By Emily Cutler | Last Week Tonight | September 16, 2019 |
By Emily Cutler | Last Week Tonight | September 16, 2019 |
It shouldn’t surprise you that immigration is a topic that would rile up John Oliver. In part because Oliver himself is a naturalized citizen who had to undergo the nightmare that is the immigration process, but mostly because John Oliver isn’t a garbage person who thinks nothing but garbage things all day so he’s able to understand that people from other countries aren’t scary boogeymen trying to tear down the U.S. from the inside out. In simpler terms, he cares about immigrants and the immigration process because he’s not horrible enough to be Trump or one of Trump’s supporters.

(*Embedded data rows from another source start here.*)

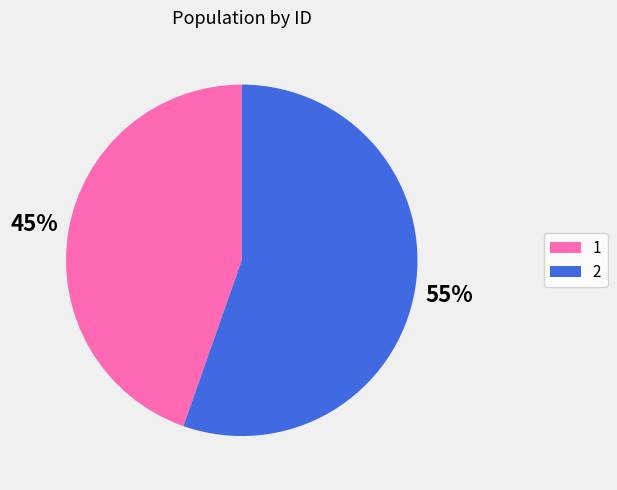

Combined, do 1 and 2 account for over 50%?

Yes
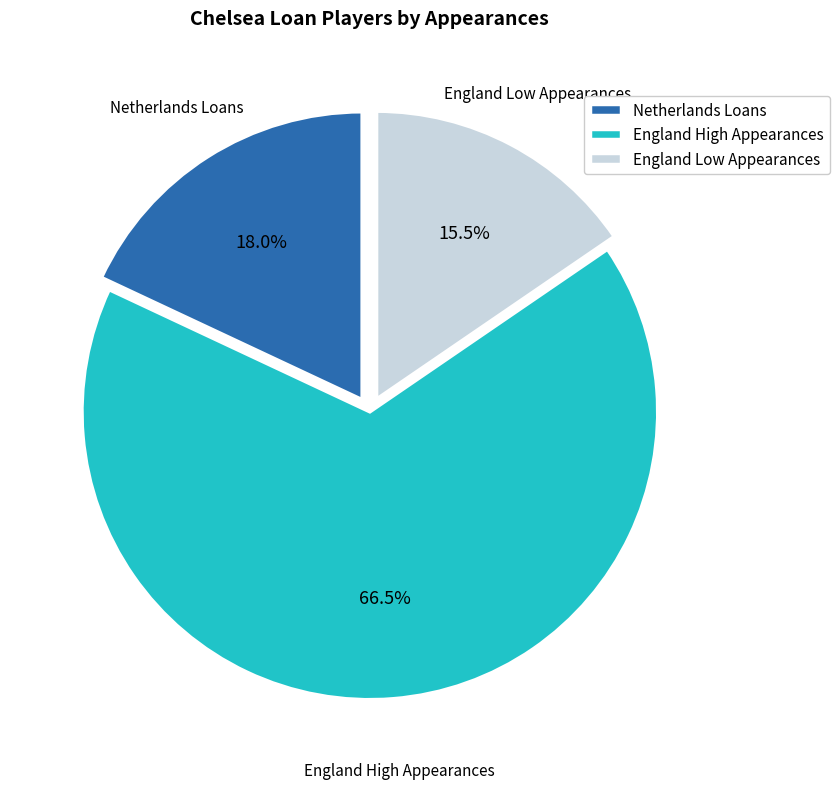

Which has a higher value, England Low Appearances or Netherlands Loans?

Netherlands Loans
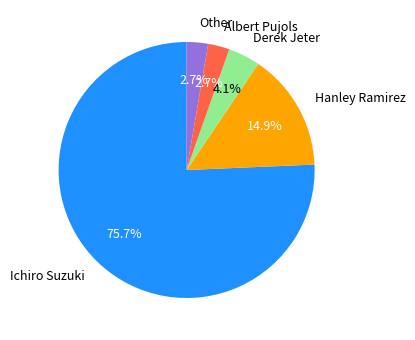

To the nearest percent, what is the average slice percentage?

20%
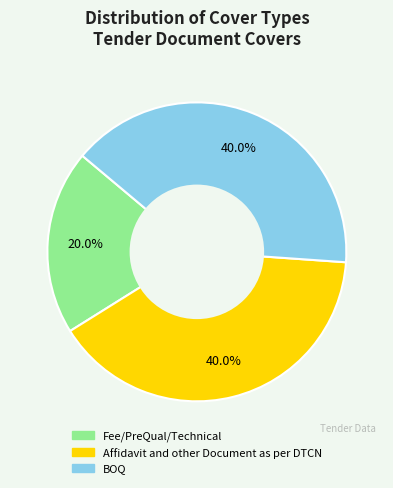

To the nearest percent, what is the combined percentage of BOQ and Fee/PreQual/Technical?

60%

All of which I enjoyed very much and appreciate a great deal given the lack of deep investigative reporting that most news shows are missing. But that’s not what I really about to talk about. What I need to talk about is Oliver’s poetry and when he’s getting that goddamn Pulitzer for it. You might remember that last week, Oliver had a couplet or two to say about Texas’ Tied-For-First Worst Senator Ted Cruz. In case you’ve forgotten the full poem, although more accurately just because I really enjoyed it and feel like writing it all out to read over and over again, here’s the text:
I do not like that man Ted Cruz,I do not like his far-right views.
I do not like his stupid chin,
I do not like his smarmy grin.
I do not like him with a beard,
I do not like him freshly sheared.
I do not like Ted Cruz at all,
That man Ted Cruz can suck my balls.
Not to be outdone by Last Week John Oliver, Last Night John Oliver decided to enlighten us with another verse.
I do not like that man Ted Cruz,I do not like him in the news.
I do not like what he just said,
I do not like his boxy head.
I do not like him wearing glasses,
I do not like him kissing asses.
I wish he’d never get one vote,
That man Ted Cruz can lick my scrote.
And if Seuss isn’t high-brow enough for you, are you going to argue with Oliver’s reworking of the classics?
Case closed, obviously. John Oliver is the greatest poetic mind of his generation, and should immediately be made Poet Laureate of the United States. He’s able to delight us with his words while still speaking truth to power. That truth of course: death has a big, fat dick.